Suppose there is exactly one packet switch between a sending

Suppose there is exactly one packet switch between a sending host and a receiving host. Assume each link has a distance 1, 250 Km with propagation speed 2.5 times 10^8 mps. Link 1 has a transmission rate 10 Mbps and Link 2 has a transmission rate 20 Mbps. Assuming that the switch uses store-and-forward packet switching, what is the total end-to-end delay to send a 2KB packet? (Ignore queuing and processing delay.

Solution

Dear Student,

Here is the answer...

This question is from Computer Networking. And to solve this problem simply use time and distance formula.

We know that   

time = distance/velocity

So here

D1 = D2 = 1250                  ( D1 and D2 is the link distance)

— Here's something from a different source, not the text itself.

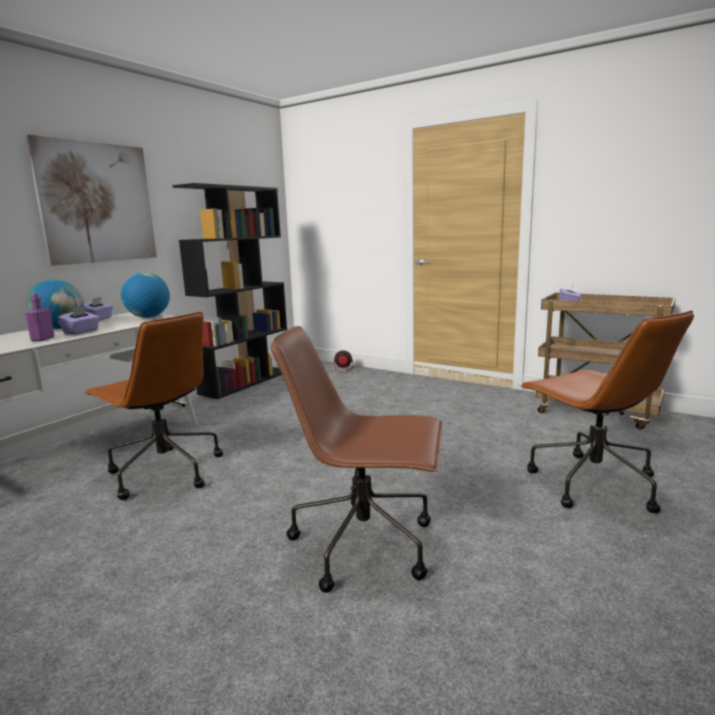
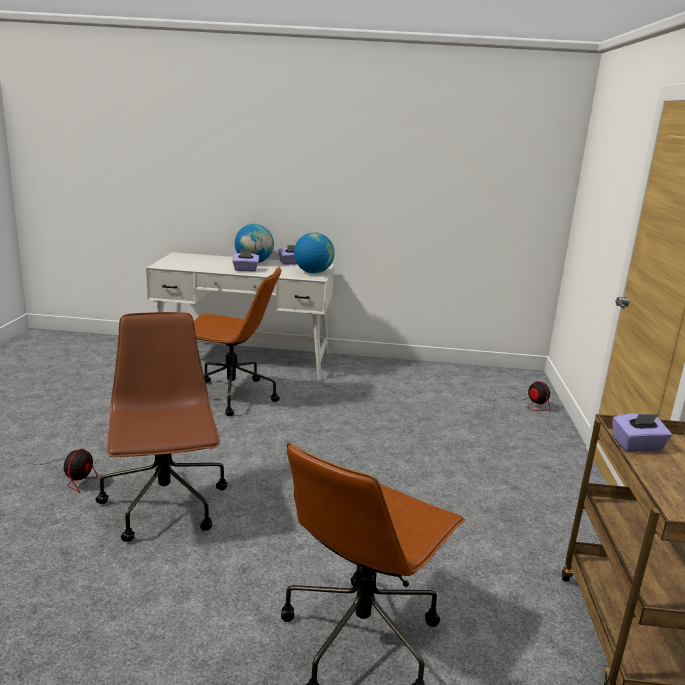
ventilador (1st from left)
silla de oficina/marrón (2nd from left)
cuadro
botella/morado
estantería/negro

Propagation speed P = 2.5 X 10⁸ mps

Time to travel between sending host and recieving host = distance/speed = 1250/2.5x10⁸ = 0.005 seconds.

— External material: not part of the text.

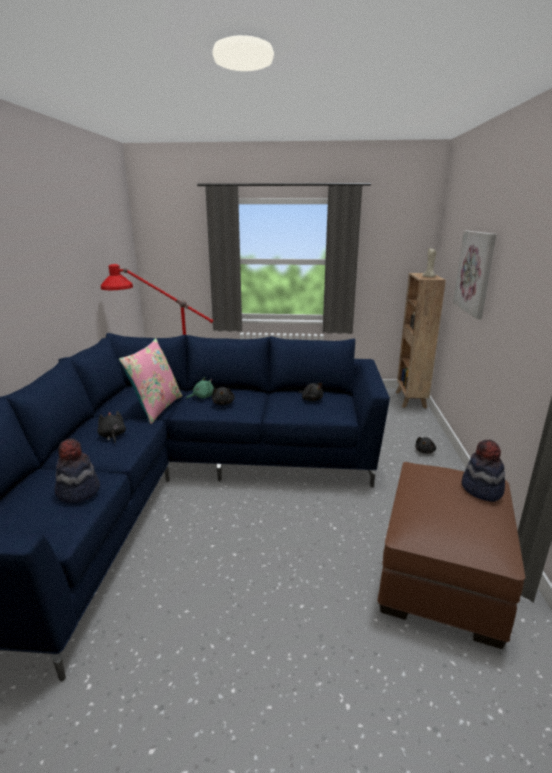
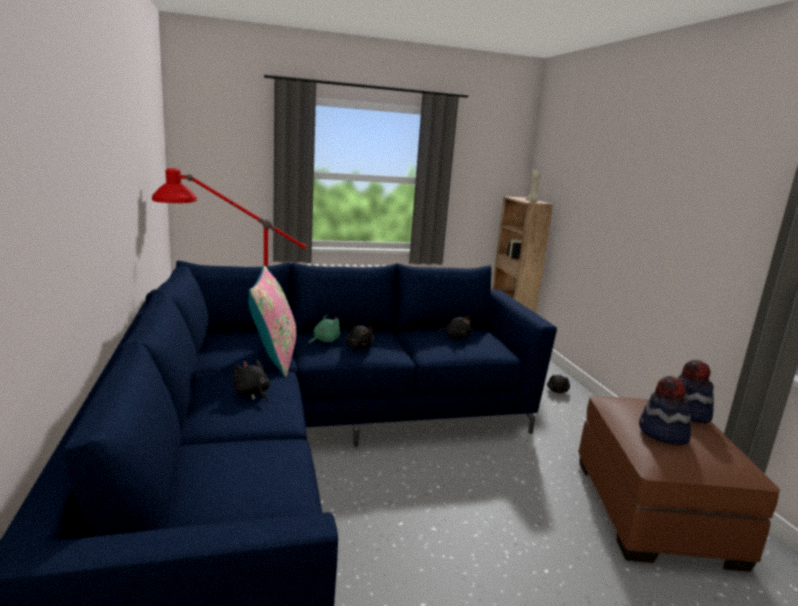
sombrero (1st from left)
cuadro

Link 1 transmission rate t1 = 10 Mbps

Link 2 transmission rate t2 = 20 Mbps

Packet Length = 2KB

# Suppose at time t₀ the transmitting of the the packet occur.

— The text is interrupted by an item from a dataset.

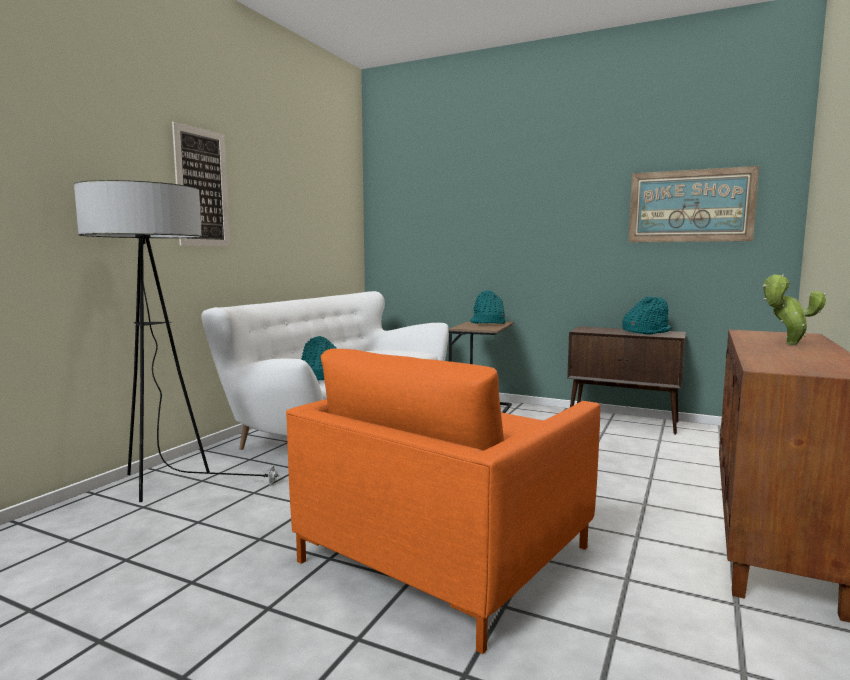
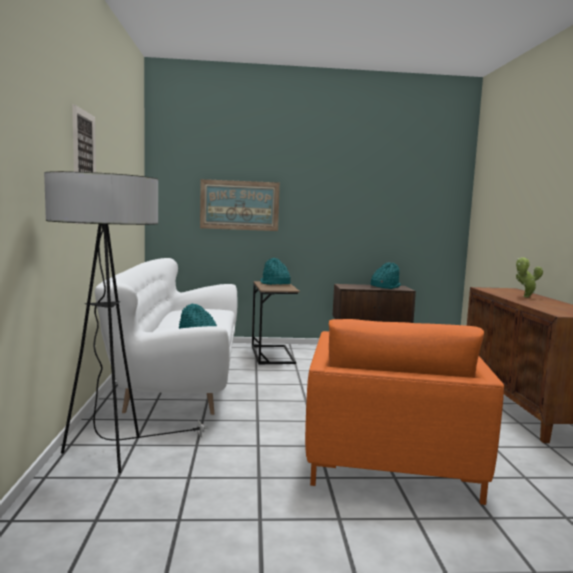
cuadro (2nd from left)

# At time t1 the sending host will begin to transmit the packet

so

time t1 = 2KB/10Mbps = 2 x 2¹⁰ x 8 / 10 x 2 ²⁰ = 16 / 10 x 2¹⁰ = 0.0015625 seconds

Because switch uses store and forward mechanism so packet will be first stored and then transmitted so total time = t1+t2.

# Now At time t2 the the switch will completes transmission.

So time t2 = t1 + 2 x 8 x 2¹⁰ / 20 x 2²⁰ = 0.0015625 + 0.00078125 = 0.00234375 seconds.

Hence the end to end delay is = t1+t2 = 0.00234375 seconds.           Ans..

Kindly Check and Verify Thanks....!!!